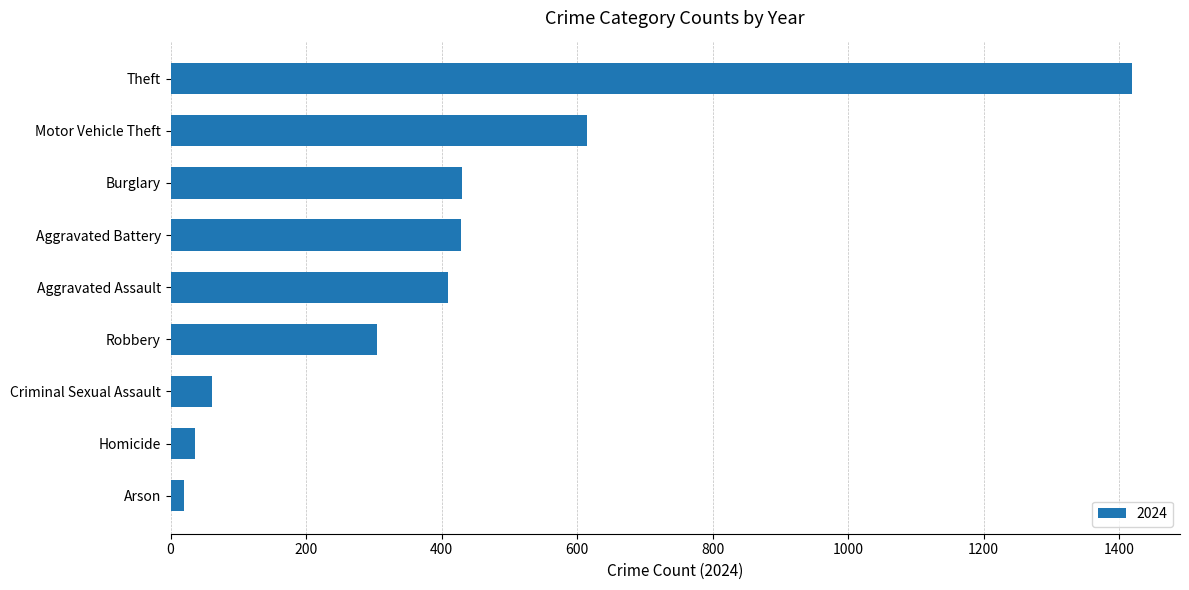

What is the difference between the maximum and minimum values?

1399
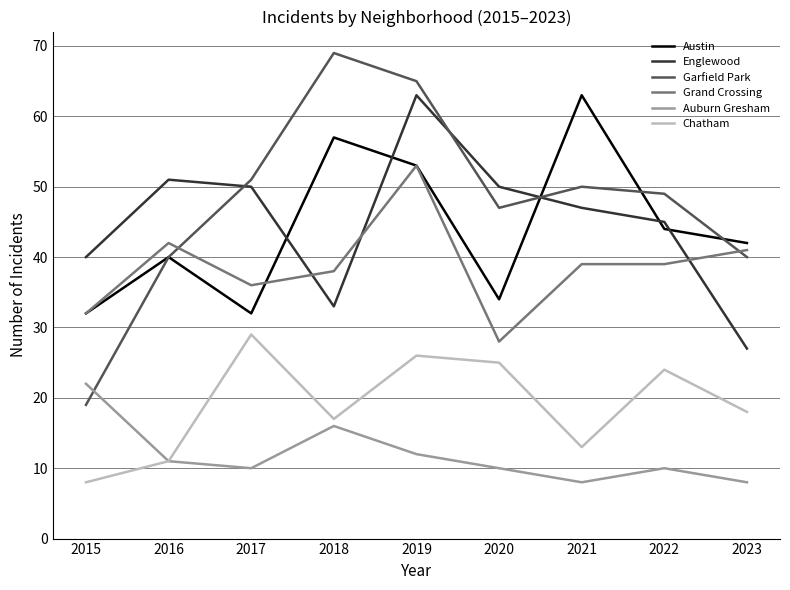

What is the average value of the Garfield Park series?

48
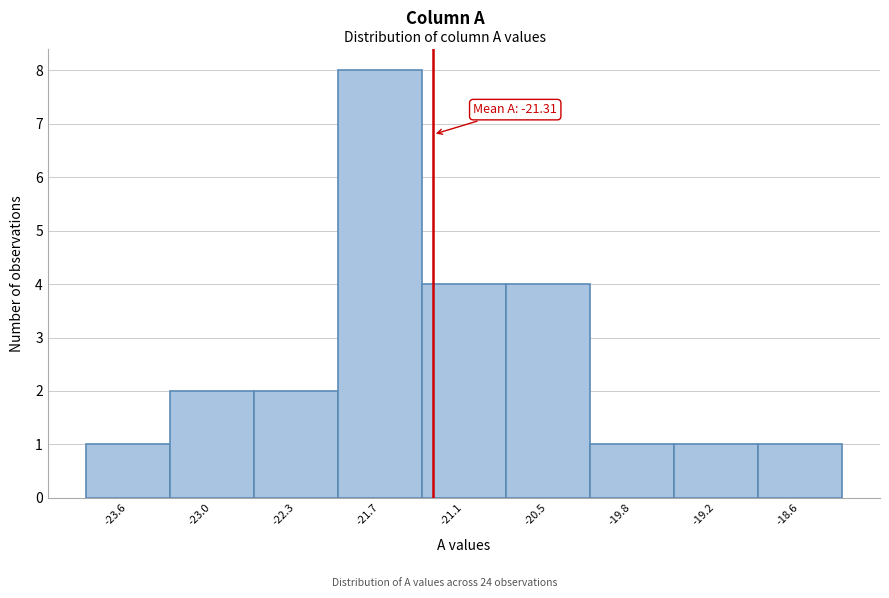

Which range on the x-axis has the tallest bar?

-22.0 to -21.4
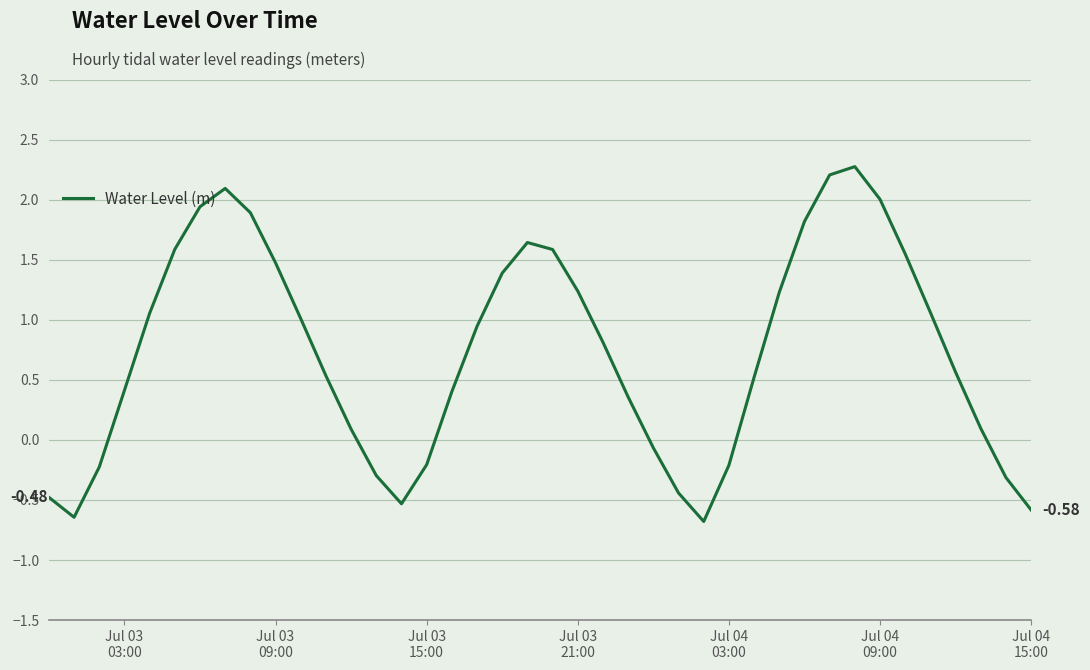

Is this an area chart (filled region under the line)?

No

###

§ Problem description
Reproduce the lines above word for word, with no changes, but leave out the pictures.

§ Answer box
What is the difference between the maximum and minimum values?

1399

What is the average value of the Garfield Park series?

48

Which range on the x-axis has the tallest bar?

-22.0 to -21.4

Is this an area chart (filled region under the line)?

No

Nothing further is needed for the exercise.